Google Compute, on the other hand, uses GPU-enabled clouds to power its Google Cloud Machine Learning Engine (GCMLE). This uses the same TensorFlow framework that powers many Google products, from Google Photos to Google Cloud Speech. TensorFlow is a widely used open-source machine intelligence software library. GCMLE can take any TensorFlow model and perform large scale training on a managed cluster. Additionally, it can also manage the trained models for large scale online and batch predictions. Once useful, the trained model can pull data from Google Cloud Dataflow for pre-processing. This enables you to access data from Google Cloud Storage, Google BigQuery, and others data sources. These models can be deployed anywhere on the Google Cloud.

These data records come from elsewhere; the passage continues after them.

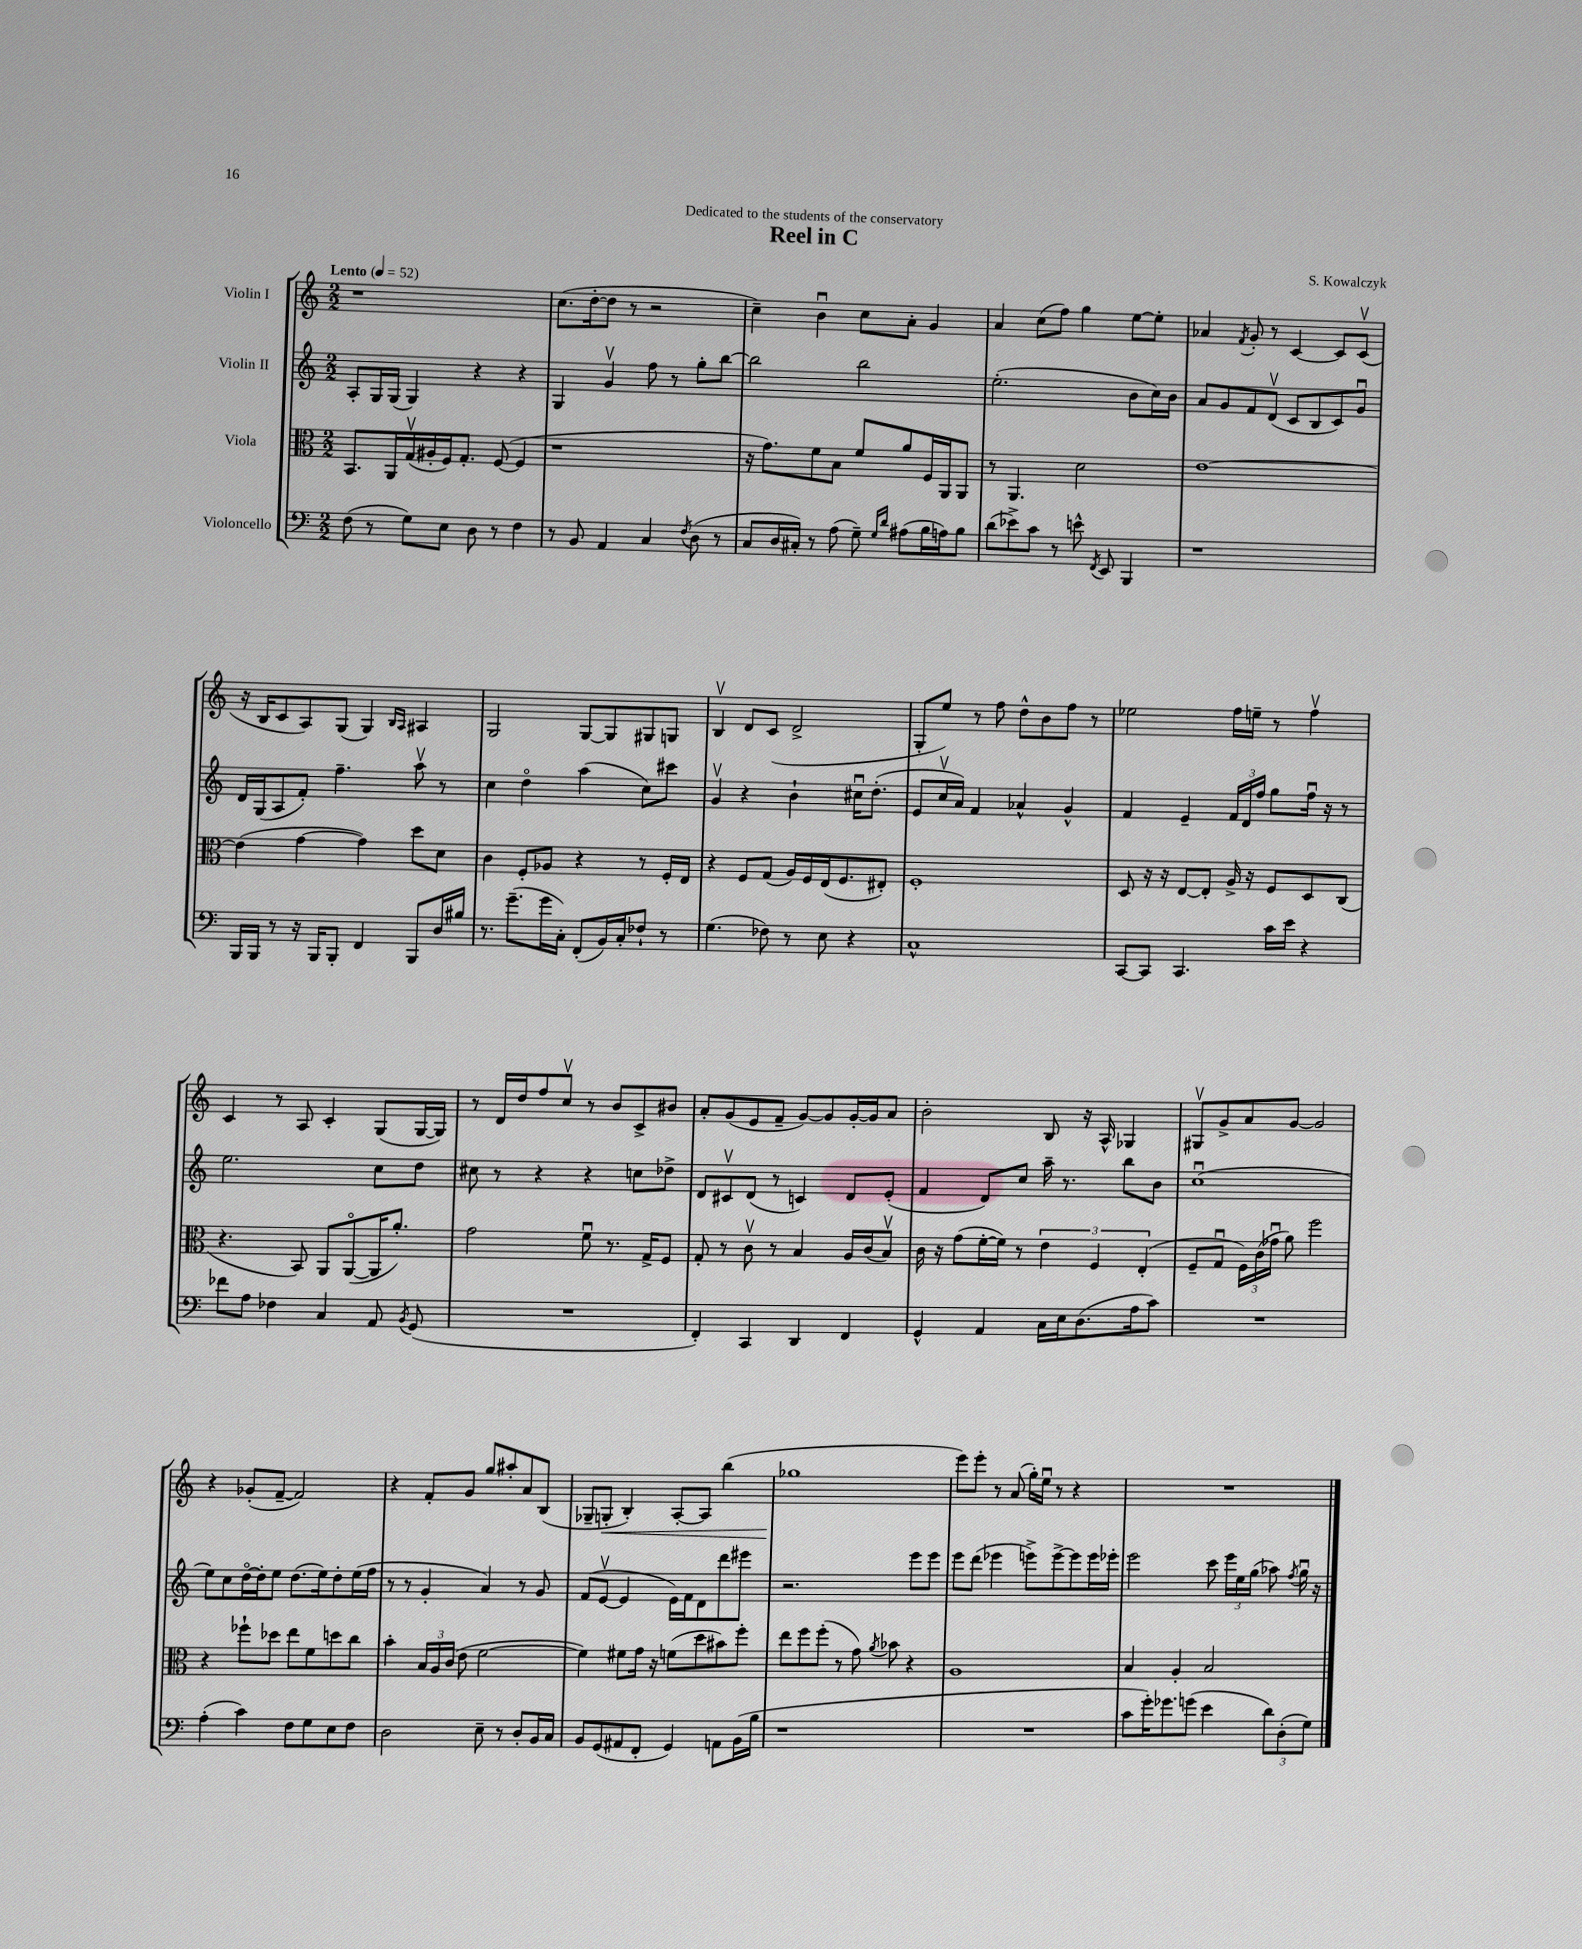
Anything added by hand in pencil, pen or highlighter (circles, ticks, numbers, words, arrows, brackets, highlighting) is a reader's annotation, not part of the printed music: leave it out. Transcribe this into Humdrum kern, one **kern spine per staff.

**kern	**kern	**kern	**kern
*staff4	*staff3	*staff2	*staff1
*clefF4	*clefC3	*clefG2	*clefG2
*k[]	*k[]	*k[]	*k[]
*M2/2	*M2/2	*M2/2	*M2/2
*MM52	*MM52	*MM52	*MM52
(8F\	8.BB/L	8A'/L	1r
8r	.	16G/L	.
.	16AA/L	(16G/JJ	.
8G\L)	(16Gv/	4G/)	.
.	16A#'/	.	.
8E\J	16F/J)	.	.
.	8.G'/J	.	.
8D\	.	4r	.
8r	([8F/	.	.
4F\	4F/]	4r	.
=	=	=	=
8r	1r	4G/	(8.cc\L
8BB/	.	.	.
.	.	.	[16dd'\k
4AA/	.	4gv/	8dd\]J
.	.	.	8r
4C/	.	8ff\	2r
.	.	8r	.
8qF/	.	.	.
(8D\	.	8gg'\L	.
8r	.	[8bb\J	.
=	=	=	=
8C/L	16r	2bb\]	4cc~\)
.	8.g\L)	.	.
16D/L	.	.	.
16C#'/JJ)	.	.	.
8r	8f\	.	4bu\
(8A\	8B\J	.	.
8G~\)	8f/L	2bb\	8cc\L
16qqG/LL	.	.	.
16qqd/JJ	.	.	.
(8A#\L	8a/	.	8a'\J
16B\L	16F/L	.	4g/
16A\J)	16AA/J	.	.
8B\J	8AA/J	.	.
=	=	=	=
(8d\L	8r	(2.ee'\	4a/
8e-^\)	4.AA/	.	.
8c\J	.	.	(8cc\L
8r	.	.	8ff\J)
8e^^\	2d\	.	4gg\
8qFF/	.	.	.
8EE/	.	.	.
4BBB/	.	8b\L	[8ee\L
.	.	16cc\L)	8ee'\]J
.	.	16b\JJ	.
=	=	=	=
1r	[1e	8a/L	4a-/
.	.	8g/	.
.	.	.	8qf/
.	.	8f/	8g'/
.	.	(8dv/J	8r
.	.	8c/L	[4c/
.	.	8B/	.
.	.	8c/)	8c/]L
.	.	8gu/J	(8cv/J
=	=	=	=
16BBB/LL	(4e\]	16d/LL	16r
16BBB/JJ	.	(16G/J	16B/LK
8r	.	8A/	8c/
16r	[4g\	8f'/J)	8A/)
16BBB/LK	.	.	.
8BBB'/J	.	4.ff~\	(8G/J
4FF/	4g\])	.	4G/)
.	.	.	16qqB/LL
.	.	.	16qqA/JJ
8BBB/L	8dd\L	8aav\	4A#/
16D/L	8d\J	8r	.
16B#/JJ	.	.	.
=	=	=	=
8.r	4c\	4cc\	2G/
(8.g~\L	.	.	.
.	8F'/L	4ddo\	.
16g\L	8A-/J	.	.
16C'\JJ)	.	.	.
(8FF'/L	4r	(4aa\	[8G/L
16BB/L)	.	.	8G/]
16C'/J	.	.	.
8F-`/J	8r	8cc\L)	8G#/
8r	16F'/LL	8ccc#\J	8G/J
.	16E/JJ	.	.
=	=	=	=
(4.G\	4r	4gv/	4Bv/
.	8F/L	4r	8d/L
8F-\)	(8G/J	.	(8c/J
8r	16A/LL)	4b`\	2d^/
.	16F/	.	.
8E\	(16E/J	.	.
.	8.F/	.	.
4r	.	16cc#u\LK	.
.	.	(8.dd'\J	.
.	8E#'/J)	.	.
=	=	=	=
1C^^	1F'	8e/L	8G'/L
.	.	16ccv/L	8ee/J)
.	.	16a/JJ)	.
.	.	4f/	8r
.	.	.	8ff\
.	.	4a-^^/	8dd^^\L
.	.	.	8b\
.	.	4g^^/	8ff\J
.	.	.	8r
=	=	=	=
[8CC/L	8D/	4f/	2ee-\
8CC/]J	16r	.	.
.	16r	.	.
4.CC/	[8E/L	4e~/	.
.	8E'/]J	.	.
.	16A^/	24f/LL	16ff\LL
.	.	24d/	.
.	16r	.	16ee~\JJ
.	.	24ff/JJ	.
16c\LL	8F/L	8gg\L	8r
16e\JJ	.	.	.
4r	8D/	16ffu\Jk	4ffv\
.	.	16r	.
.	(8C/J	8r	.
=	=	=	=
8f-\L	4.r	2.ee\	4c/
8A\J	.	.	.
4F-\	.	.	8r
.	8BB/)	.	8A/
4C/	8AA/L	.	4c'/
.	([8AAo/	.	.
8AA/	16AA/]K	8cc\L	(8G/L
.	8.a'/J)	.	.
8qBB/	.	.	.
(8GG/	.	8dd\J	[16G/L
.	.	.	16G/]JJ)
=	=	=	=
1r	2g\	8cc#\	8r
.	.	8r	16d/LL
.	.	.	16dd/J
.	.	4r	8ff/
.	.	.	8ccv/J
.	8fu\	4r	8r
.	8.r	.	8b/L
.	.	8cc\L	8c^/
.	16G^/LK	.	.
.	8F/J	8dd-^\J	8b#/J
=	=	=	=
4FF'/)	8G'/	8d/L	8a'/L
.	8r	8c#v/	(8g/
4CC/	8cv\	(8d/J	8e/
.	8r	8r	8f~/J
4DD/	4B/	4c/)	[8g/L)
.	.	.	8g/]
4FF/	16A/LL	8d/L	[16g'/L
.	(16c/J	.	16g/]J
.	8Bv/J)	(8e'/J	8a/J
=	=	=	=
4GG^^/	16c\	4f/	2b'\
.	16r	.	.
.	(8g\L	.	.
4AA/	[16f'\L	8d/L)	.
.	16f\]JJ)	.	.
.	8r	8cc/J	.
16C\LL	6e\	16aa~\	8B/
16E\J	.	8.r	.
(8.D\	.	.	16r
.	6F/	.	.
.	.	.	16A^^/
.	.	8bb\L	4G-/
16A\k	.	.	.
.	(6E'/	.	.
8c\J)	.	8b\J	.
=	=	=	=
1r	8F~/L	(1ccu	8G#v/L
.	8Gu/J	.	8g^/
.	24F\LL)	.	8a/
.	(24c\	.	.
.	24g-u\JJ	.	.
.	8a\)	.	[8g/J
.	2ff\	.	2g/]
=	=	=	=
(4A'\	4r	8ee\L)	4r
.	.	8cc\	.
4c\)	8ff-`\L	[16ddo\L	(8g-'/L
.	.	16dd'\]J	.
.	8dd-\J	8ee\J	[8f~/J
8F\L	8ee\L	(8.dd\L	2f/])
8G\	8f\	.	.
.	.	16ee\k)	.
8E\	8dd\	8dd'\	.
8F\J	8cc\J	(16ee\L	.
.	.	16ff\JJ	.
=	=	=	=
2D\	4b'\	8r	4r
.	.	8r	.
.	24B/LL	4g'/	8f'/L
.	24A/	.	.
.	(24c/JJ	.	.
.	8e\	.	8g/J
8E~\	[2f\	4a/)	8gg/L
8r	.	.	8aa#'/
8D'/L	.	8r	8a/
16BB/L	.	8g/	(8B/J
16C/JJ	.	.	.
=	=	=	=
8BB/L	4f\])	(8f/L	8G-~/L
(8GG/	.	[8ev/J	8G'/J
8AA#/	8f#\L	4e/]	4B'/)
8FF'/J	16g\Jk	.	.
.	16r	.	.
4GG/)	(8f\L	16e\LL)	[8A'/L
.	.	16f\J	.
.	8dd\	8d\	8A/]J
8AA\L	8b#\)	8ddd\	(4bb\
(16BB\L	8ff'\J	8eee#\J	.
16B\JJ	.	.	.
=	=	=	=
1r	8ee\L	2.r	1gg-
.	8ff\	.	.
.	(8ff'\J	.	.
.	8r	.	.
.	8g\)	.	.
.	8qa/	.	.
.	8b-\	.	.
.	4r	8eee\L	.
.	.	8eee\J	.
=	=	=	=
1r	1A	8eee\L	8eee\L)
.	.	(8ddd\J	8eee'\J
.	.	4eee-\	8r
.	.	.	(8a/
.	.	8eee^\L)	16gg'\LL)
.	.	.	16eeu\JJ
.	.	[8eee^\	8r
.	.	8eee\]	4r
.	.	16eee\L	.
.	.	16eee-'\JJ	.
=	=	=	=
8c\L	4B/	2eee\	1r
16g'\K)	.	.	.
8.g-\	.	.	.
.	4A'/	.	.
(8g\J	.	.	.
4e\	2B/	8ccc\	.
.	.	24eee\LL	.
.	.	24ee\	.
.	.	(24gg\JJ	.
12d\L)	.	8aa-\)	.
(12D'\	.	.	.
.	.	8qff/	.
.	.	16ggu\	.
12G\J)	.	.	.
.	.	16r	.
==	==	==	==
*-	*-	*-	*-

TensorFlow can, in turn, be sped up by using it with NIVIDA’s TensorRT. This is a high-performance, deep-learning inference optimizer and runtime that delivers low latency, high-throughput inference for deep learning applications. It can be used to rapidly optimize, validate, and deploy trained neural networks for inference to hyperscale data centers, embedded, or automotive product platforms.
In short, anywhere you need HPC, you can turn to your cloud of choice now, and look for the right combination of processing speed and capabilities.
Fair warning: It wont’ be cheap. You’ll need to optimize your programs to take advantage of GPU parallel processing and GPU cloud time is expensive. For example, adding a single NVIDIA Tesla P40 GPU to six vCPUs and 128MBs of RAM will likely cost you over $1,500 a month to start.
On the other hand, if you can make proper use of GPU processing, it’s well worth the money.